I sent this to a newspaper but it looks like it will not get in.
I loved comic books when
I was growing up. Superman, Batman and Flash were all among my favorites. So,
it’s great to watch some of the DC based shows on the CW network, especially
the recent three-episode cross-over story “Elseworlds,” involving “The Flash,”
“Arrow” and “Supergirl.”
It used one of my
favorite plot devices, parallel worlds. The basic idea is that there are many
earths (each with their own number-we apparently live on Earth-1) that all
vibrate at different frequencies, so they are normally separate and unaware of
each other.
But heroes like the
Flash can vibrate their body just right to travel to another earth. Sometimes a
“crisis” occurs that opens up a pathway or porthole between worlds and the
heroes from multiple earths need to team up to save the day.
That’s what happened in
“Elseworlds.” It was great fun, like a comic book coming to life.
Unfortunately, though,
to me, there was an injection of politically slanted dialogue that was
certainly not needed to enhance the story or advance the plot. There’s no
reason for comic book characters to push a liberal agenda.
The first example was
when Lois Lane reminded Clark Kent (Superman), after he told her what a great
reporter she was, that he "is still making 21 cents on the dollar more
than me." This is an obvious reference to the so called “gender wage gap,”

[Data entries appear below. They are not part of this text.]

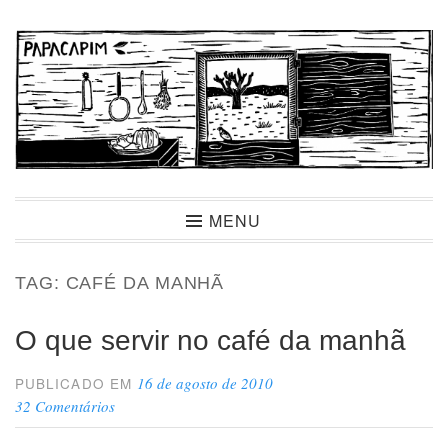
Ir
para
conteúdo
Papacapim
MENU
TAG:
CAFÉ DA MANHÃ
O que servir no café da manhã
16 de agosto de 2010
PUBLICADO EM
32 Comentários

the idea that women get paid less for doing the same work men do (more on this
later).
When some of the
characters venture to Gotham City, Barry Allen (The Flash) remarks that it has
only “bad parts of town.” Then an armored car, perhaps a Hummer, stops nearby.
A burly security guard gets out holding a big machine gun, followed by a man
and women holding shopping bags. Barry then says “looks like the one-percenters
bring the good part with them.”
Really? Do we need a
lesson on social inequality while watching a super hero show? And only a liberal
view at that?
Near the end of the
story, after the good guys have won, Superman tells Supergirl that he wants her
to take over for him for a while so he and Lois can start on their family. He
says the world will still be safe.
Then Lois says it might
even be safer and “a study out of Harvard last year said that women respond
better than men under competitive pressure.” In the context of the story, this
did not need to be said since several female heroes were prominently featured.
But lets go back to the
gender wage gap. Lois Lane is portrayed as being highly intelligent. Since she
likes to quote Harvard studies, why doesn’t she know about Harvard economics
professor Claudia Goldin?
Goldin has researched
the gender wage gap extensively and in a 2017 New York Times article said “It cannot be reduced to a single
number, though it often is expressed that way” (like the way Lois Lane did).
Part of the reason why men make more, according to Goldin, is “workplaces that
pay more per hour to those who work longer and more uncertain hours.” Also, it
is a result of choices that people make, like whether or not to take dangerous
jobs.
Goldin is not alone in
questioning the common thinking on the gender wage gap. In 2016 The Washington Post gave President Obama
two Pinocchios (meaning he stretched the truth) for saying “the average
full-time working woman earns just 77 cents for every dollar a man earns.”
This liberal bias has
happened before on the CW. Last year on “DC’s Legends of Tomorrow” the heroes
had to go back in time to stop a super intelligent evil gorilla (Grodd) from
killing Barack Obama when he was in college. When this villain appears, he says
“Time to make American Grodd again,” thus equating him with Donald Trump. Later
in the episode one character says to Obama “I miss you.”
Seeing such one-sided
views on these programs makes me wonder if we all live in parallel political
worlds, one for liberals and one for conservatives, that usually don’t mix,
just like the parallel earths in DC comics. But when they do come into contact
with each other, there is often a crisis, maybe because the two worlds don’t understand
each other very well.
Look at what happens,
for example, when conservative scholars are invited to speak on college campuses.
Sometimes they are shouted down and riots have occurred. Some have even been
physically harmed. People on the far right instigate violence as well.
When so many TV programs
present biased political views, it does not help bridge the gap between our
parallel political worlds. It may only serve to drive them farther apart,
leading perhaps to even more crises.